Combien ça coûte et quand je passe la main à un pro
En 2026, le budget d’un remplacement de robinet de cuisine dépend surtout du niveau de gamme et de l’accès sous l’évier. Pour un mitigeur standard, je vois souvent des prix qui tournent autour de 40 à 120 €; les modèles à douchette ou à bec extractible montent plus souvent entre 100 et 300 €. Si je dois changer aussi les flexibles, les joints ou quelques accessoires, j’ajoute en général 10 à 40 € de fournitures.
Chez le professionnel, une pose standard peut être très compétitive si l’installation existante est propre. Leroy Merlin affiche par exemple une installation de robinet de cuisine à 129 €, hors options et selon les conditions de pose; la TVA réduite peut aussi s’appliquer dans certains logements achevés depuis plus de deux ans, si les critères sont réunis. Ce n’est pas le bon choix dans tous les cas, mais c’est un bon repère pour comparer avec le coût de votre temps, des outils manquants et du risque d’un démontage compliqué.

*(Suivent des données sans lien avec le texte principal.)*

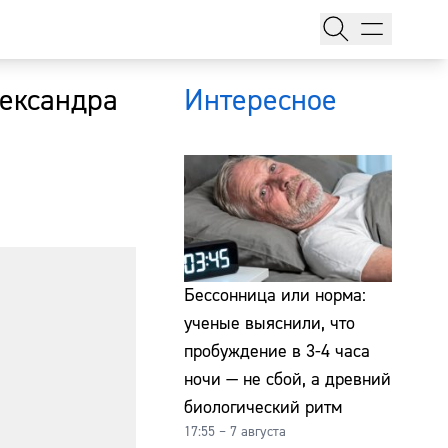
лександра
Интересное
тажи
Бессонница или норма:
ученые выяснили, что
пробуждение в 3-4 часа
т
ночи — не сбой, а древний
биологический ритм
17:55 – 7 августа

| Situation | Mon choix | Ce que cela change |
|---|---|---|
| Remplacement à l’identique avec accès dégagé | Je peux le faire moi-même | Le gain de temps et d’argent est réel |
| Raccords grippés, dessous d’évier très serré | Je fais intervenir un pro | J’évite de casser un raccord ou de passer des heures à démonter |
| Perçage à reprendre dans un plan délicat | Je délègue presque toujours | Le risque de mal percer dépasse vite l’économie espérée |
| Projet de rénovation globale de la cuisine | Je coordonne avec le reste du chantier | La pose du mitigeur s’intègre mieux au planning et aux finitions |
Je recommande franchement l’intervention d’un plombier quand le plan de travail est en pierre, quand les arrivées d’eau ne sont pas à la bonne hauteur, ou quand il faut reprendre une partie de l’alimentation. Le remplacement d’un robinet n’est simple que si la configuration l’est aussi. Dès que la cuisine impose des compromis, mieux vaut choisir la solution la plus sûre que la moins chère. Une fois la pose tranchée, je termine toujours par un contrôle très concret sur place et le lendemain.
Les deux vérifications que je refais après la première mise en eau
Je laisse couler l’eau chaude puis froide quelques minutes pour chasser les petites impuretés et voir si un raccord suinte sous pression réelle. Ensuite, je sèche le dessous de l’évier avec un papier absorbant: c’est le moyen le plus simple de repérer une micro-fuite que l’œil ne voit pas tout de suite.
Je reviens aussi au bout de quelques heures, parfois le lendemain, parce qu’un joint peut bouger légèrement après le premier serrage. Si je vois une trace humide, je n’attends pas qu’elle grossisse: je coupe, je reprends le raccord et je contrôle le joint plutôt que de masquer le problème avec un coup de chiffon. C’est cette discipline qui fait la différence entre une pose propre et une réparation à recommencer.